# leesville muskies



## kimshi (Apr 21, 2007)

anybody doing any good fishing for muskies at Leesville?


----------



## Urnso (Jul 13, 2005)

I think they are hitting them in the shallows now. I assisted a lady that was bass fishing on a pontoon last weekend. She had a 35" muskie hit on a bass tube. Gave her a ride on that mono line. I was about 50yds away and she was yellin "You have a big net???"  I trolled over there and boy was she excited. You should have seen the kids on this boat goin crazy at this fish. I netted it for her and held it up for them to take pictures and released safely with a few minutes of revival. 

Man they are still exciting to watch/hold/realease even if you don't catch them yourself. 

I ended up only having one catfish that day about 26".... but that muskie made my day!!

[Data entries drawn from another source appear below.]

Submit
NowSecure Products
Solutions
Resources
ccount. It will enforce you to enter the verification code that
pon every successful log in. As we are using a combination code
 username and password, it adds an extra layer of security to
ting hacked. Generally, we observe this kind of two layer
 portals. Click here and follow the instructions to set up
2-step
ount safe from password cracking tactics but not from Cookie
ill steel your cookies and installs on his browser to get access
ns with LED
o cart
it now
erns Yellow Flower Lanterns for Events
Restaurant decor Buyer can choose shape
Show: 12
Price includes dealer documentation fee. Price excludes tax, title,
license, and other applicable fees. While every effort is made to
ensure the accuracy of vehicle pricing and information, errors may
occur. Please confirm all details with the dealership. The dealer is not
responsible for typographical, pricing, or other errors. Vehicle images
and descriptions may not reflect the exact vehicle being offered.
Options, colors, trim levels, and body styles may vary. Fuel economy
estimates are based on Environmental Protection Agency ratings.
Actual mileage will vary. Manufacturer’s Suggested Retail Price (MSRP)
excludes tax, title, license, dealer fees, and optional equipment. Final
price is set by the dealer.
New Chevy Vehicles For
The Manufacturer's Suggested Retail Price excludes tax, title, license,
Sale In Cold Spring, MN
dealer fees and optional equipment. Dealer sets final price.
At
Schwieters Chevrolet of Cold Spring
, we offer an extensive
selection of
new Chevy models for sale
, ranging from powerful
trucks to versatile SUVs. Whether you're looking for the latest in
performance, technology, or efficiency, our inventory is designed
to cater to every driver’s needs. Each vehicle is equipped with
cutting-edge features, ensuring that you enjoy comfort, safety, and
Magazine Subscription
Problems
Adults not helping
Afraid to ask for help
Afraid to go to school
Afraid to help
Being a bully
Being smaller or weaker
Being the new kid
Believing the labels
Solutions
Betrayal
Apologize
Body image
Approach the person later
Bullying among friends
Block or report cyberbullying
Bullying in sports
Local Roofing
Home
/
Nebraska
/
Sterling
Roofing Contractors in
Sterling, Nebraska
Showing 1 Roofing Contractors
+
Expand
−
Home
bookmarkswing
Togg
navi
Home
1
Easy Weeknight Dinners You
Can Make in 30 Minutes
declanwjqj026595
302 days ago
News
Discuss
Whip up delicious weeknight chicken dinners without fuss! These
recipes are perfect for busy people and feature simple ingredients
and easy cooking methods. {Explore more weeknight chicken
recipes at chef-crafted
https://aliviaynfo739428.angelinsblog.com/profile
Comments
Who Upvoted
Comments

The weeds were about 2-3 feet tall in 8-10 feet of water last weekend. If you work the weed lines with a red colored lure you have a shot in spring. Switch to silver/red shad in fall. If you're casting make sure to spend at least 10-15 minutes hitting the same spot. You might need to force a reaction strike and by showing them that annoying lure 30 times. I see people make 5 casts and move.... biggeest mistake. Hit that cover hard and make sure you're bouncing that lure off the cover if possible. 

Good luck!!


----------



## kennedy327 (Jul 12, 2006)

Urnso said:


> I think they are hitting them in the shallows now. I assisted a lady that was bass fishing on a pontoon last weekend. She had a 35" muskie hit on a bass tube. Gave her a ride on that mono line. I was about 50yds away and she was yellin "You have a big net???"  I trolled over there and boy was she excited. You should have seen the kids on this boat goin crazy at this fish. I netted it for her and held it up for them to take pictures and released safely with a few minutes of revival.
> 
> Man they are still exciting to watch/hold/realease even if you don't catch them yourself.
> 
> ...


Thanks for the tips, I really need to get a boat and get out to leesville, I would kill to catch a good muskie. IM still having trouble getting a river pike.


----------



## Flippin 416 (Aug 18, 2005)

We were doing some bass fishing out there this past Saturday and I had about a 30" muskie chase my Terminator spinner bait right back to the boat....kind of glad he didn't whack it and trim my new spinner bait off my line...but what a site!!!


----------



## kennedy327 (Jul 12, 2006)

Flippin 416 said:


> We were doing some bass fishing out there this past Saturday and I had about a 30" muskie chase my Terminator spinner bait right back to the boat....kind of glad he didn't whack it and trim my new spinner bait off my line...but what a site!!!


I work with a guy that fishes alot of ternamants and says he always catches them fishing for bass. Says he hates it because it wastes time and the only time he will try to land the fish is if he is using a more expesive lure. I wish I had that problem. lol


----------